The skatepark will be constructed from all-steel galvanized modular components with tamper-resistant stainless steel hardware manufactured by the American Ramp Company (ARC) that carry a 20-year warranty (see www.AmericanRampCompany.com ). The steel components are coated in a durable powder-coat paint finish that has the same "grip/feel" as concrete while offering superior corrosion protection.  These components, which include modular skating obstacles such as "bowls," "half-pipes" and "volcano hips" are designed to be custom-configured, altered and added to over time.

This will result in an initial park that is economical and appropriately scaled while providing the flexibility to expand and change as dictated by the popularity of the park. Approximately 80 percent of the municipalities that build skateparks with ARC choose the all-steel system due to its safety, grippy surface, less expensive maintenance costs, greater value and lower cost of ownership as compared to concrete and wood.

The skatepark components will be placed on a paved area of the back parking lot, accented with a small grassy area and picnic table, and surrounded by a split rail fence and several trees. An observation pavilion will overlook the park so others may enjoy the many tricks and moves on display. The Yestermorrow Design/Build School is considering construction of the pavilion as a summer 2008 project.
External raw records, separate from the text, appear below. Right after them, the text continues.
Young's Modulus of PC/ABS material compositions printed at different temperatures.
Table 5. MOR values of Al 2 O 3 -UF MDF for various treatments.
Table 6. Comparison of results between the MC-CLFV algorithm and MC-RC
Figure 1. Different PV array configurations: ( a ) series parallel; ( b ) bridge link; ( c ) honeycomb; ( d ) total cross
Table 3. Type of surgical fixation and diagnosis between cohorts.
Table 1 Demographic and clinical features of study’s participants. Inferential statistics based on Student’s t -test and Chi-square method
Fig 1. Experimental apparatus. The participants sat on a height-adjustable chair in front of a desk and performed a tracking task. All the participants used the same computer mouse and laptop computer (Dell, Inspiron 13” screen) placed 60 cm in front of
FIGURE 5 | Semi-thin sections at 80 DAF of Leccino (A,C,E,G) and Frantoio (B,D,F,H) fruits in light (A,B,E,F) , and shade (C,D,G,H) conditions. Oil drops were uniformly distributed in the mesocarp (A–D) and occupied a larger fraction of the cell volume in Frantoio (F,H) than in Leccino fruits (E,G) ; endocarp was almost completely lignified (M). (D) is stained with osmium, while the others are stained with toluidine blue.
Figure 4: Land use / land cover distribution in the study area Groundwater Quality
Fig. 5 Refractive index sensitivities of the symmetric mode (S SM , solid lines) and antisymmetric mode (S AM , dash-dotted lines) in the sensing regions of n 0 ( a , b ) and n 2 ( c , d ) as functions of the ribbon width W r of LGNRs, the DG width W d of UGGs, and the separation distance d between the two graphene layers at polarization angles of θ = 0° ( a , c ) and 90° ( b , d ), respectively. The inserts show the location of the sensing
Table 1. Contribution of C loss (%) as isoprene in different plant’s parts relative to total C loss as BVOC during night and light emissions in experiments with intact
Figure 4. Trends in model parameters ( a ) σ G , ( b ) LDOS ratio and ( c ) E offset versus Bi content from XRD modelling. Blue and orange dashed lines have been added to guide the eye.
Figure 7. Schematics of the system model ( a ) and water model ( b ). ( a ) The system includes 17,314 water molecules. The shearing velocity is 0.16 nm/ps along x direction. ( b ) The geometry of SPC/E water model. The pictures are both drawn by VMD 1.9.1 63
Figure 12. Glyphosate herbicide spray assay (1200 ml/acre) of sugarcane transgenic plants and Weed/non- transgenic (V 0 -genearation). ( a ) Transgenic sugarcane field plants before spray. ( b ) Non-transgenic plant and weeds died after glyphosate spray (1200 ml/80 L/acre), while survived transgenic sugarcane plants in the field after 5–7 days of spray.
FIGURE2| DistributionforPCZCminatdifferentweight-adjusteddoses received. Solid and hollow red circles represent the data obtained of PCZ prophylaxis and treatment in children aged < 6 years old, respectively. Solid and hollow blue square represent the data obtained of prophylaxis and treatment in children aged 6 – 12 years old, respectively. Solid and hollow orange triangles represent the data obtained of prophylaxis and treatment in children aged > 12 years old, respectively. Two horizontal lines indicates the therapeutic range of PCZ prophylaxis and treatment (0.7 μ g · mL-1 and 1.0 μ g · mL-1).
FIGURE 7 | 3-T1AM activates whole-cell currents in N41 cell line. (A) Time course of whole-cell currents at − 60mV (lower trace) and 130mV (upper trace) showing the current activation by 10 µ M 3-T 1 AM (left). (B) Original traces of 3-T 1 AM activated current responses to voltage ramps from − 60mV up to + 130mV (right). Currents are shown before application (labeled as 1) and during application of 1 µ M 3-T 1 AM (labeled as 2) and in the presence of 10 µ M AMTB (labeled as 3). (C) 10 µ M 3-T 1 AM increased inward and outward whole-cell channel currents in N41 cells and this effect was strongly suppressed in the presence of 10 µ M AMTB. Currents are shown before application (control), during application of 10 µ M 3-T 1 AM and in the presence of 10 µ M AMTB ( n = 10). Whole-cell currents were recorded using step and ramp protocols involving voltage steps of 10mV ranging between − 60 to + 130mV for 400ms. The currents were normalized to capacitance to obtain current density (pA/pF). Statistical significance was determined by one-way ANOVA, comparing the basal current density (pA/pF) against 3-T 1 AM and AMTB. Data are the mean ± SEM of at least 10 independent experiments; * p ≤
Open Hearth has obtained a local building permit from the town of Waitsfield, has addressed storm-water runoff matters with the state, and is in the final stages of obtaining a Conditional Use Determination from the State Department of Environmental Conservation. Further fund-raising efforts will be completed in the spring with construction and completion over the summer.

Brian Degen, president, and AnneMarie Harmon, Skatepark Committee chair, on behalf of the Open Hearth Board of Directors.